Node event globals (i.e. when event_type == EVENT_NODE)
node_id - node ID which is transitioning
node_name - name of node which is transitioning
node_state - new node state
NODE_ONLINE or 1 - the node is running rgmanager
NODE_OFFLINE or 0 - the node is not running rgmanager
node_clean - 0 if the node has not been fenced, 1 if the node has been fenced. Deprecated - in STABLE3, service operations are blocked on fencing, so node_clean can be ignored.
Service event globals (i.e. when event_type == EVENT_SERVICE)
service_name - Name of service which transitioned
service_state - new state of service
service_owner - new owner of service (or a value <0 if service is no longer running)
service_last_owner - Last owner of service if known. Used for when service_state = "recovering" generally, in order to apply restart/relocate/disable policy.
User event globals (i.e. when event_type == EVENT_USER)
service_name - service to perform request upon
user_target - target node ID if applicable
user_request - request to perform. The default user request handlers are defined below.
USER_ENABLE - Start the disabled or stopped service named service_name on the optionally-specified user_target.
USER_DISABLE - Stop service_name service and place it in to the disabled state. This may also be used to instruct rgmanager that a failed service has been successfully cleaned up by rgmanager. Disabled services may not be started from event scripts.
USER_STOP - Stop service_name, placing it in to the stopped state.
USER_RELOCATE - Move service_name to another node in the cluster on the optionally-specified user_target.
USER_RESTART - Restart service_name on the node where it currently lies.
USER_FREEZE - Freeze service_name in place, preventing service operations and status checks.
USER_UNFREEZE - Unfreeze service_name, allowing service operations and status checks again.

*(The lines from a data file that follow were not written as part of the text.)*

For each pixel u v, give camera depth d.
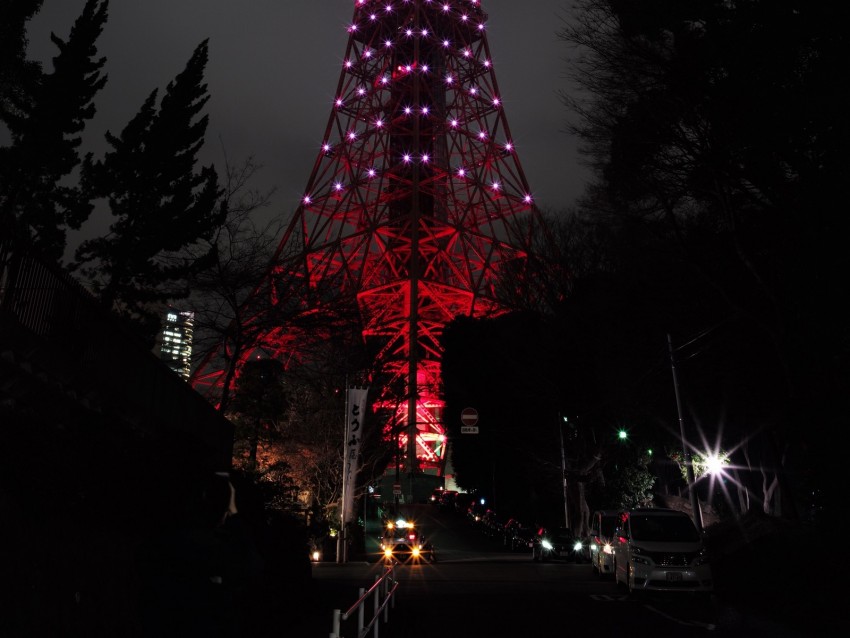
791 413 17.75
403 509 81.38
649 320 34.28
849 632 12.56
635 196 22.48
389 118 104.75
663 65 18.73
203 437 20.69
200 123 38.91
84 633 8.05
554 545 39.00
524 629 13.71
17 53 29.23
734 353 28.73
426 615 15.80
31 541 7.29
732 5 17.30
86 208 36.56
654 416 39.00
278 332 30.06
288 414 40.16
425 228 96.00
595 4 18.98
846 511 15.67
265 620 11.95
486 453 61.72
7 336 9.84
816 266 17.70
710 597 18.89
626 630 13.45
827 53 16.03
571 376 44.44
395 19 110.00
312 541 38.41
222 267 26.95
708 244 24.39
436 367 81.00
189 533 3.58
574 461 49.59
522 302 47.75
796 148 17.80
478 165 101.12
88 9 34.50
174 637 3.45
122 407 14.30
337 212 99.94
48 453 8.21
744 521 23.77
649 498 45.84
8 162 33.19
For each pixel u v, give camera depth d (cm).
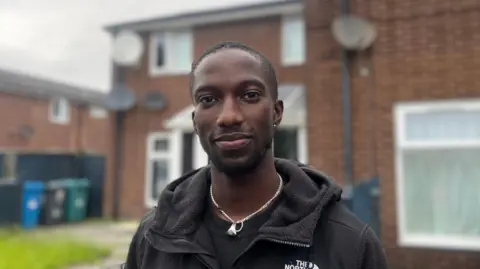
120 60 1367
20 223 1181
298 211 136
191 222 142
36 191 1199
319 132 652
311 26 669
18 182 1212
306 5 675
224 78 131
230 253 136
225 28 1312
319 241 135
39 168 1332
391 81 623
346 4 646
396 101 620
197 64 140
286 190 141
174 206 150
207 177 154
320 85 657
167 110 1358
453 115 596
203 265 135
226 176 140
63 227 1200
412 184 616
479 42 586
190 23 1335
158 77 1375
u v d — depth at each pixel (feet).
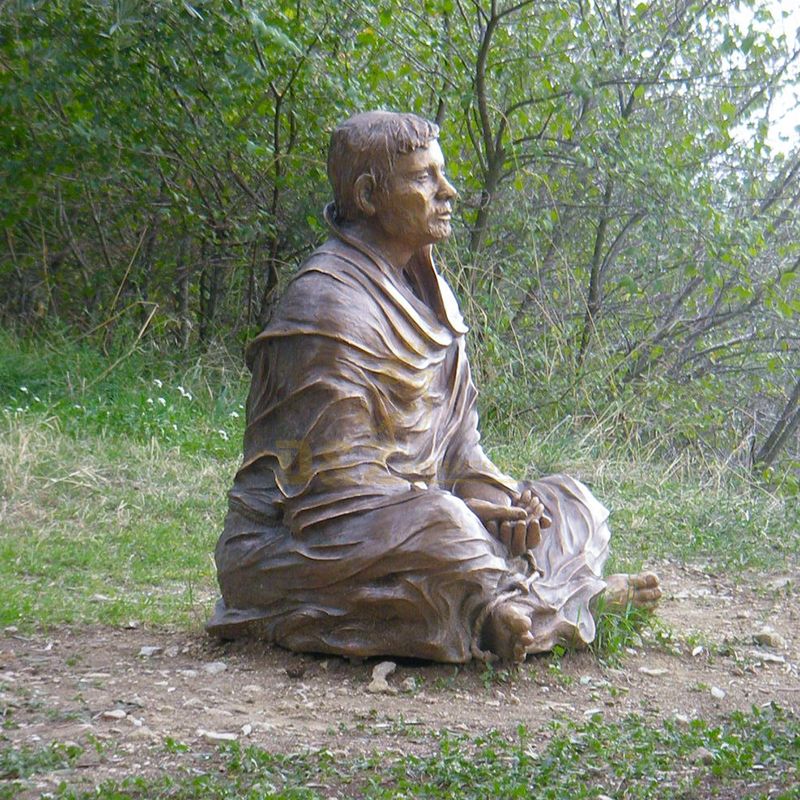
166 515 29.99
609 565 27.02
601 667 20.22
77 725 16.28
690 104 45.70
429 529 18.44
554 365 41.63
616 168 41.55
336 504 18.92
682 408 42.65
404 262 20.56
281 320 19.45
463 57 42.22
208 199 46.55
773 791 14.39
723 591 26.94
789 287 48.70
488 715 17.58
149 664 19.34
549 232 46.16
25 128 42.34
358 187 19.98
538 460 36.76
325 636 19.19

USER_MIGRATE - Migrate service_name - for virtual machines TBD
Scripting functions - Informational
node_list = nodes_online();
- Returns a list of all online nodes.
service_list = service_list();
- Returns a list of all configured services.

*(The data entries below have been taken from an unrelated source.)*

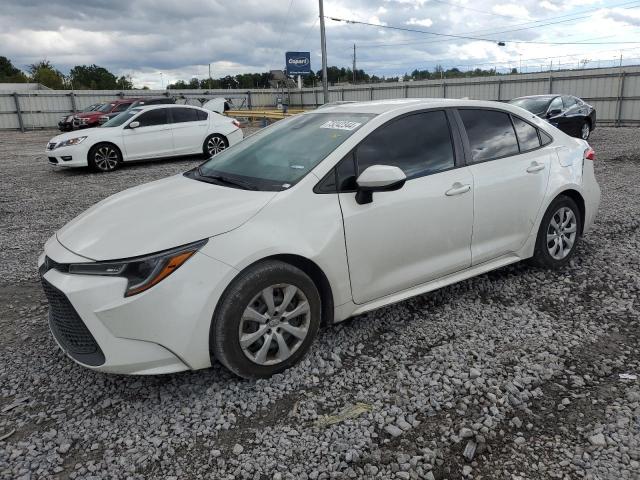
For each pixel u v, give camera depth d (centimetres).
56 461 256
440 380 313
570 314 396
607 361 328
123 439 270
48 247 326
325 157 344
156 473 247
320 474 242
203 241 289
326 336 368
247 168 376
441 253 385
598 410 281
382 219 347
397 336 367
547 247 464
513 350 345
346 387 309
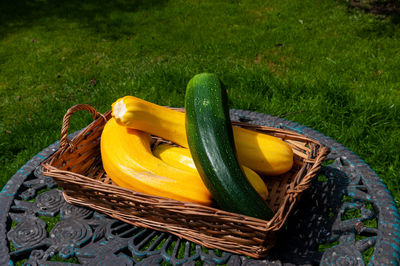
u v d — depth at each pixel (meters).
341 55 3.94
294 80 3.18
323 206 1.52
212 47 4.28
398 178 2.22
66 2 5.95
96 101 3.23
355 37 4.35
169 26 4.97
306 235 1.39
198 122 1.46
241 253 1.28
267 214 1.25
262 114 2.12
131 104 1.58
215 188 1.30
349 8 5.18
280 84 3.13
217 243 1.27
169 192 1.37
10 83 3.78
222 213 1.17
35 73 3.94
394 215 1.39
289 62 3.87
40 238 1.37
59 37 4.78
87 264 1.26
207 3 5.70
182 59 3.96
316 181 1.64
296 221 1.46
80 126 2.87
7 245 1.34
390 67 3.64
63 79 3.79
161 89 3.26
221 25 4.91
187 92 1.67
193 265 1.26
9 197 1.56
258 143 1.57
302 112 2.81
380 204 1.46
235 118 2.09
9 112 3.29
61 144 1.51
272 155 1.55
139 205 1.30
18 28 5.09
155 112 1.63
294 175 1.66
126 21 5.18
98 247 1.33
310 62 3.84
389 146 2.42
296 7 5.32
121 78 3.65
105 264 1.26
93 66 4.03
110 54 4.29
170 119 1.66
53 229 1.40
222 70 3.53
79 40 4.68
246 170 1.48
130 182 1.44
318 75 3.50
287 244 1.35
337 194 1.55
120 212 1.39
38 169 1.73
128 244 1.34
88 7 5.73
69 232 1.38
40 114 3.10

(restarts_exceeded, restarts, last_owner, owner, state) = service_status( service_name );
Returns the state, owner, last_owner, restarts, and whether the restart threshold has been exceeded. Note that all return values are optional, but you must place commas showing separation between each element. For example:
(,,,, state) = service_status(service_name); (, restarts,,,) = service_status(service_name);
(nofailback, restricted, ordered, node_list) = service_domain_info( service_name );
- Returns the failover domain specification, if it exists, for the specified service name. The node list returned is an ordered list according to priority levels. In the case of unordered domains, the ordering of the returned list is pseudo-random.

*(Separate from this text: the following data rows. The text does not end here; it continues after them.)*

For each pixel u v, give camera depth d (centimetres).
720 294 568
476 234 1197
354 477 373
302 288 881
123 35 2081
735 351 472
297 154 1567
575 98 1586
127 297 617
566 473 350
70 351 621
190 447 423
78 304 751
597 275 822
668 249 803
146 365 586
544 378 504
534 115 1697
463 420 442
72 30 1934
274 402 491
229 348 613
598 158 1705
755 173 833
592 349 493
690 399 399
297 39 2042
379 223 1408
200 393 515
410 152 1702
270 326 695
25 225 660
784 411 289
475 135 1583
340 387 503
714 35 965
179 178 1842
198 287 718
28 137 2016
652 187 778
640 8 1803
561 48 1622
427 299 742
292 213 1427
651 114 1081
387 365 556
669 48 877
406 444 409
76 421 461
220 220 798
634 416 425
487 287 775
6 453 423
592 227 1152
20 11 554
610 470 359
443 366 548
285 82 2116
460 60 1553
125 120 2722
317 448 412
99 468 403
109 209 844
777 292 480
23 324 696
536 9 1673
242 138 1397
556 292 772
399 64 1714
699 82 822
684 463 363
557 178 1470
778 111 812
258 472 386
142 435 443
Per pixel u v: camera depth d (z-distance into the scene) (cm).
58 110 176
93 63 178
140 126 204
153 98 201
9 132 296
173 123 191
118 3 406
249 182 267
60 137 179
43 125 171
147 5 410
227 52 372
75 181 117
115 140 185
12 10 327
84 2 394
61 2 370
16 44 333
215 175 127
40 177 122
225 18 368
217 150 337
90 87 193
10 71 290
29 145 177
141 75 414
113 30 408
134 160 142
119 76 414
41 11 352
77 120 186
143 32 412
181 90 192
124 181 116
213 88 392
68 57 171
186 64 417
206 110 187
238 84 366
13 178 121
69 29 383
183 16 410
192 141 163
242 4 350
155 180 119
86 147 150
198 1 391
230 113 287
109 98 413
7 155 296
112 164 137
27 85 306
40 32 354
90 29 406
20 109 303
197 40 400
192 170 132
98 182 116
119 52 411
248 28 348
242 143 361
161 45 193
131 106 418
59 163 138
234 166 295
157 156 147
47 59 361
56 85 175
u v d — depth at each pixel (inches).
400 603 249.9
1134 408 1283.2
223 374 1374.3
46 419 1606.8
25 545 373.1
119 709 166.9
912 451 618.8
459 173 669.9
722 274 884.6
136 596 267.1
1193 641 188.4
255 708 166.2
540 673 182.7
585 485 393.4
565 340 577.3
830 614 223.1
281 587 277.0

value = service_property( service_name, property_name );
Returns the value for a given service property from cluster.conf. For example, the following obtains the failover domain value for myservice:
domain = service_property("myservice", "domain");
Scripting functions - Operational
err = service_start( service_name, node_list, (avoid_list) );
- Start a non-running, (but runnable, i.e. not failed) service on the first node in node_list. Failing that, start it on the second node in node_list and so forth. One may also specify an avoid list, but it's better to just use the subtract() function below.
err = service_stop( service_name, (0 = stop, 1 = disable) );
- Stop a running service. The second parameter is optional, and if non-zero is specified, the service will enter the disabled state.
err = service_migrate( service_name, target_node_id );
TBD Migrate a running virtual machine. Both arguments are required.
Utility functions - Node list manipulation
node_list = union( left_node_list, right_node_list );
Calculates the union between the two node lists, removing duplicates and preserving ordering according to left_node_list. Any added values from right_node_list will appear in their order, but after left_node_list in the returned list. For example: union([1 2 3 5], [3 2 1 4]) returns [1 2 3 5 4]
node_list = intersection( left_node_list, right_node_list );
Calculates the intersection (items in both lists) between the two node lists, removing duplicates and preserving ordering according to left_node_list. For example: intersection([1 2 3 5], [3 2 1 4]) returns [1 2 3]
node_list = delta( left_node_list, right_node_list );
Calculates the delta (items not in both lists) between the two node lists, removing duplicates and preserving ordering according to left_node_list. Any added values from right_node_list will appear in their order, but after left_node_list in the returned list. Any added values from right_node_list will appear in their order, but after left_node_list in the returned list. For example: delta([1 2 3 5], [3 2 1 4]) returns [5 4]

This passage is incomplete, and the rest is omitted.